Once one of these assertions fires, it provides a very important clue about the nature of the bug and which part of the chip or software to start looking at. A simple example of one of these assertions is something like this: check that the number of rows indicated in a chunklet header in the bitstream matches the number of rows produced by the data section of the chunklet.
If this assertion fires, we now have a very focused area to look in to debug this. If we didn’t have such an assertion, the test might continue to run and cause secondary failures a few microseconds further into the simulation, which would take much longer to debug. These assertions are synthesizable, meaning they also exist in the hardware, so they provide value during hardware tests and eventually when hardware is deployed.
We have also written bus monitors to identify data corruption from/to DDR4 memory. Again, this results in more localized debug, rather than having to spend time tracing a whole command through a series of blocks in an attempt to identify the problem.
Sharing Code Between Software and Simulation Infrastructure
Since some of the algorithms that we were accelerating in silicon had already been implemented previously in software, we could (and we did) re-use a lot of that reference code in building out the simulation infrastructure.
This was immensely useful since there was now a single reference in both software and simulation to check the behavior of logic against. When we saw issues in the hardware test, we did not have to waste any time trying to figure out whether there were differences between the software and simulation reference.
Logging
We also like to do a lot of our initial debugging by looking at various logs. To that end, over time we have put all kinds of useful information from both the design and the simulation environment in logs. Careful thought was put into the format of the log messages to allow us to easily search for things by a specific tag.

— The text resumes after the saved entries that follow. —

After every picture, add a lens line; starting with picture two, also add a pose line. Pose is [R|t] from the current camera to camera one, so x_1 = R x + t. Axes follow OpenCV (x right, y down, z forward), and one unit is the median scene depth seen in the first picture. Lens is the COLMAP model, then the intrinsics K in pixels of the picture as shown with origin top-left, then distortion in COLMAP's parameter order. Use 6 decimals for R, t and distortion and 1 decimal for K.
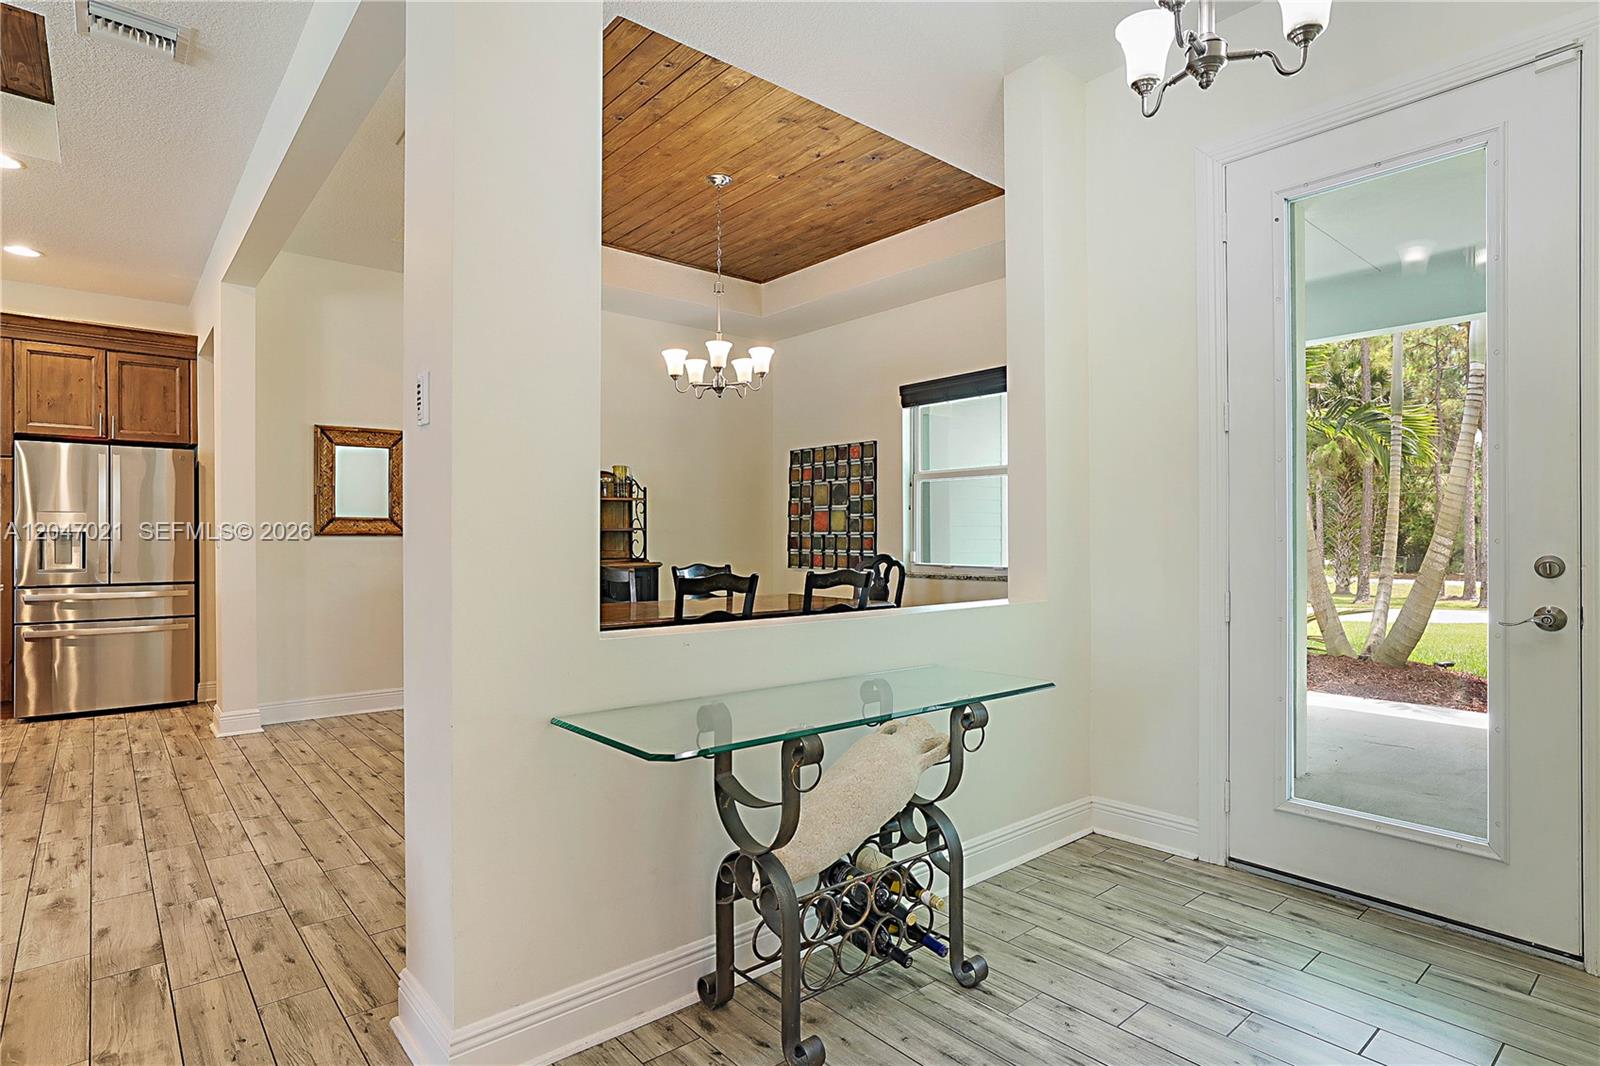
lens RADIAL K [[842.1, 0, 786.8], [0, 842.1, 536.2], [0, 0, 1]] dist [-0.019275, 0.004008]
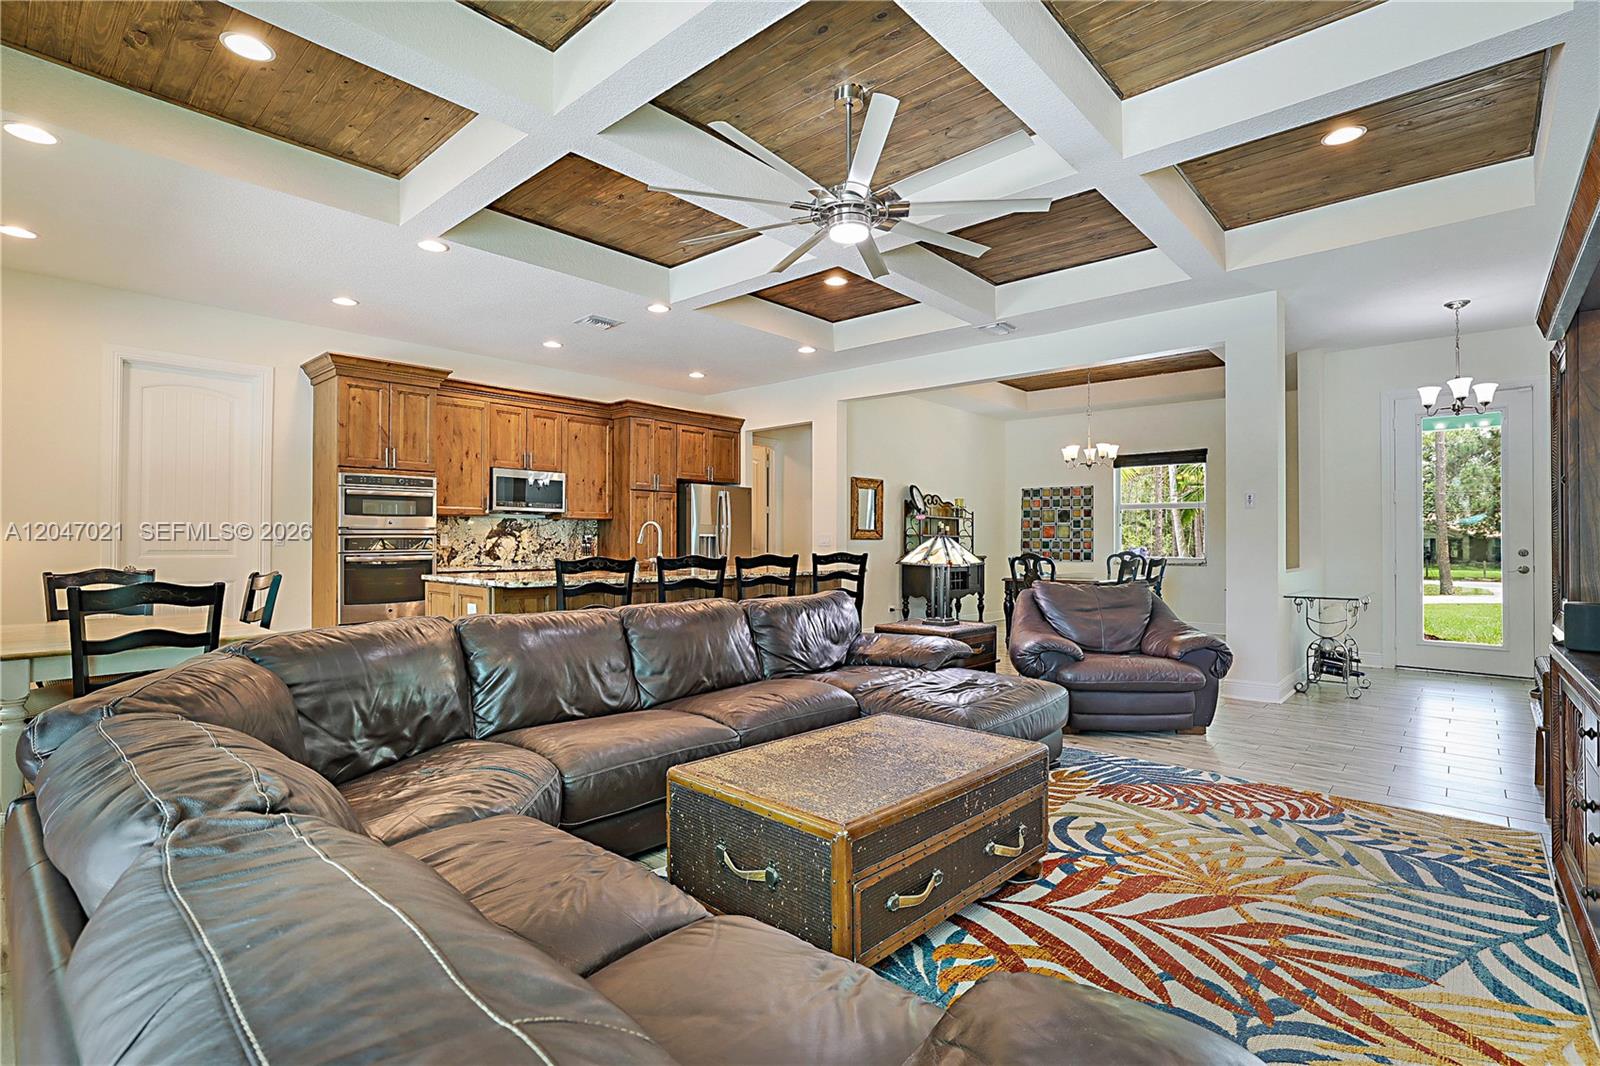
lens RADIAL K [[765.0, 0, 799.4], [0, 765.0, 533.2], [0, 0, 1]] dist [-0.030408, 0.011487]
pose [[0.989430, 0.006725, 0.144856, -0.807672], [-0.005395, 0.999940, -0.009573, 0.002373], [-0.144911, 0.008690, 0.989406, -0.516069]]
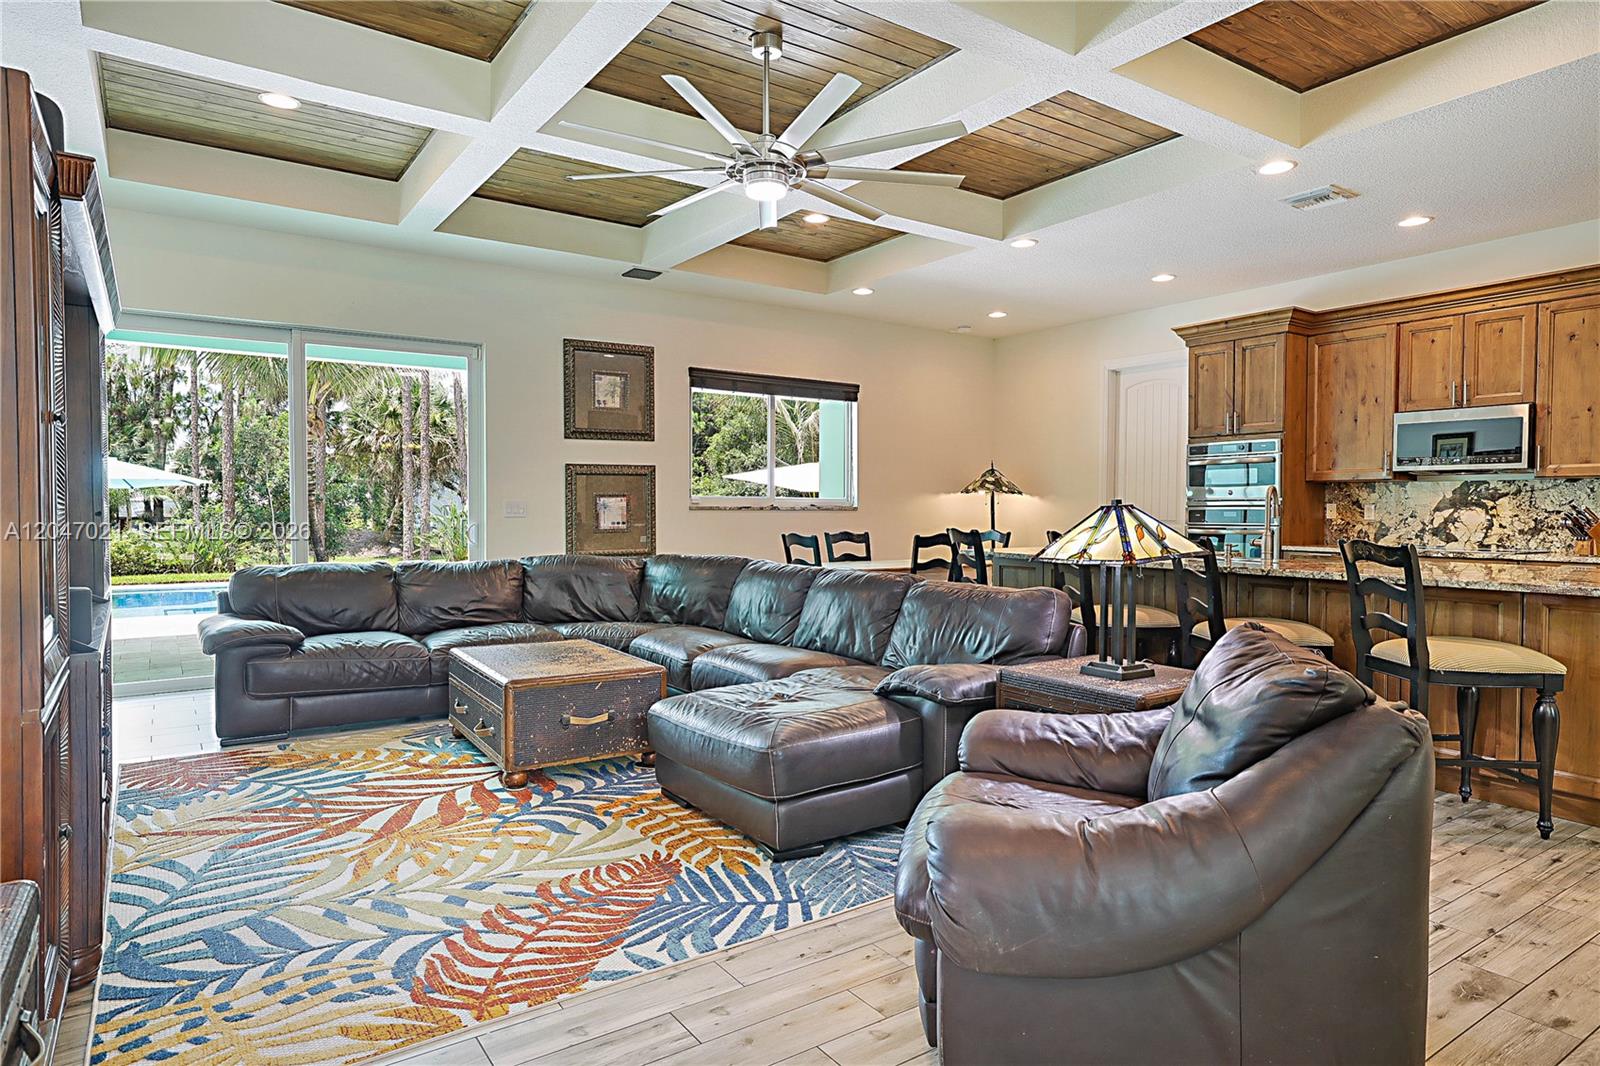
lens RADIAL K [[933.7, 0, 787.8], [0, 933.7, 529.9], [0, 0, 1]] dist [-0.017795, 0.018416]
pose [[-0.100256, 0.027747, -0.994575, 0.002324], [-0.002494, 0.999601, 0.028139, -0.004402], [0.994959, 0.005302, -0.100147, 0.144849]]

We also have logs of transactions on all the external interfaces of the chip like PCI Express, DDR4, and HBM memory that allow us to perform a fair amount of debugging before needing to go look at logic waveforms.
Conclusion
When you have a scarce resource, you innovate and learn to extract more efficiency out of it. That’s exactly what the logic team has done – we have designed, validated, and released three different silicon accelerators using the techniques and methods described above. High-quality logic releases for hardware tests have been delivered with only a handful of logic simulation test escapes.